**TEXT EXCERPT**
The best advice I can offer you is to communicate openly and honestly with each other always.

Also being married doesn't hinder the D/s relationship in my experience (as I am married to my Dom) it only enhances it for me. However, there are many who only do this as a bedroom activity and that is fine too. There are no set rules and regulations you have to follow.

Something you might consider to help you gather ideas on things to try is finding an on-line BDSM checklist and filling it out (there are many listed in the library thread at the top of this forum... my favorite is on Soul's Haven ). I would suggest you each fill one out then go over them together to see where your interests mesh and to help open up those lines of communication I mentioned in the beginning of this post.

Most of all, relax, enjoy your journey and realize that you have the rest of your lives together to explore. Best of luck to you both. :rose:
 
The best advice I can offer you is to communicate openly and honestly with each other always.

**WORK ORDER A**
Quote the part of the listing that opens with the line containing "What is the difference" and runs through the end of the listing, with both ends included.
The listing that follows has no connection to the text above.

**SOURCE MATERIAL**
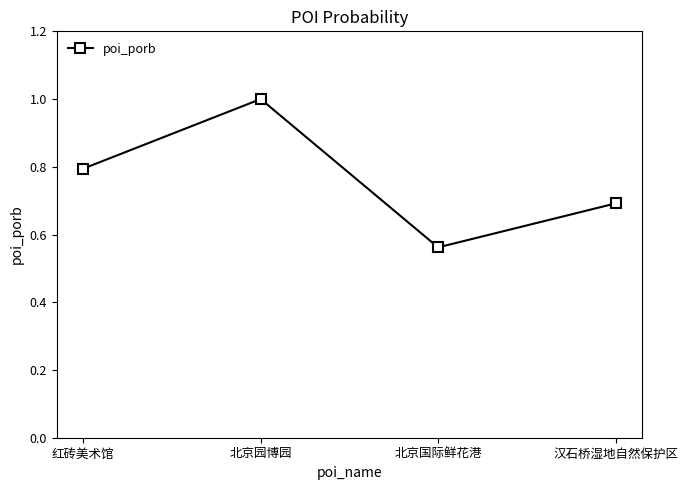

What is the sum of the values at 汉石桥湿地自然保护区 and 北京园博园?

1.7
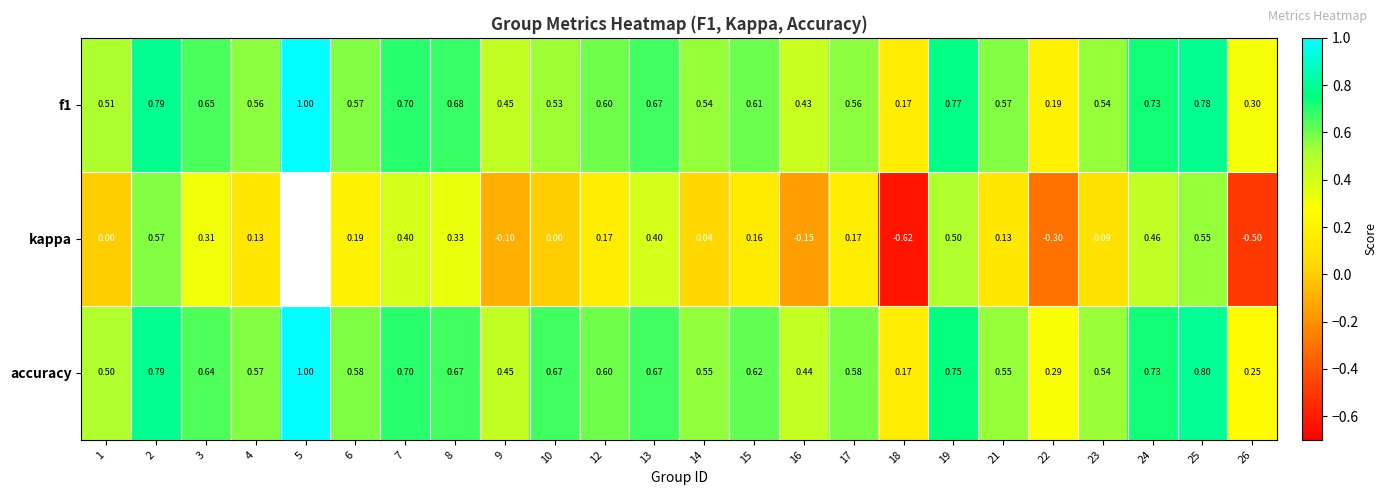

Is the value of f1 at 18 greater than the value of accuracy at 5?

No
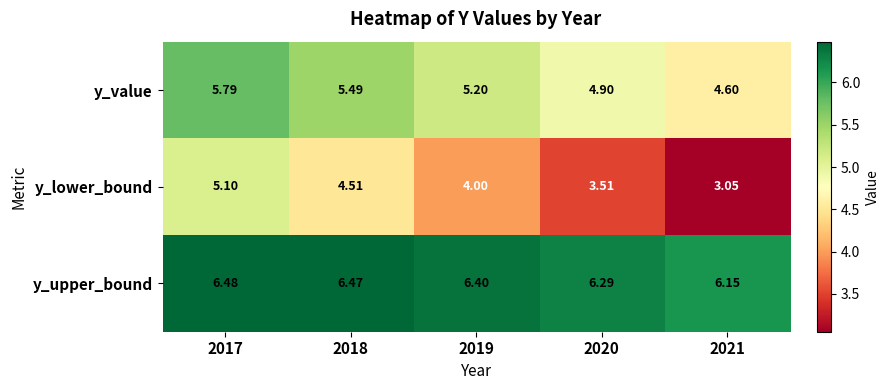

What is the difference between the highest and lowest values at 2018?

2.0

**WORK ORDER B**
Extend the advice on exploring a dominant/submissive relationship, beginning right after its final sentence.

**EXPECTED OUTPUT A**
What is the difference between the highest and lowest values at 2018?

2.0

**EXPECTED OUTPUT B**
Let me second that. I'm another example of a sub married to his Dominant. She's the best thing in the world that's ever happened to me, but we are both people with real feelings, real emotions and real experiences that we bring to the table. You have to be willing and able to communicate well about everything (physical and emotional well-being especially) if you want the D/s relationship to grow and thrive.

Another thing to remember that's similar but not quite the same: the rules must ALWAYS be subject to change as you both grow and evolve together. Some things that were off the table might become okay as you explore together. Other things that sounded great at one point might become unacceptable to either of you later on. That's natural and healthy - a sign that the relationship is flexible and can accommodate change and growth, not static and stifling.

Anyway, just some advice from a lifetime-sub now happily midway through his seventh year with his Goddess (and wife).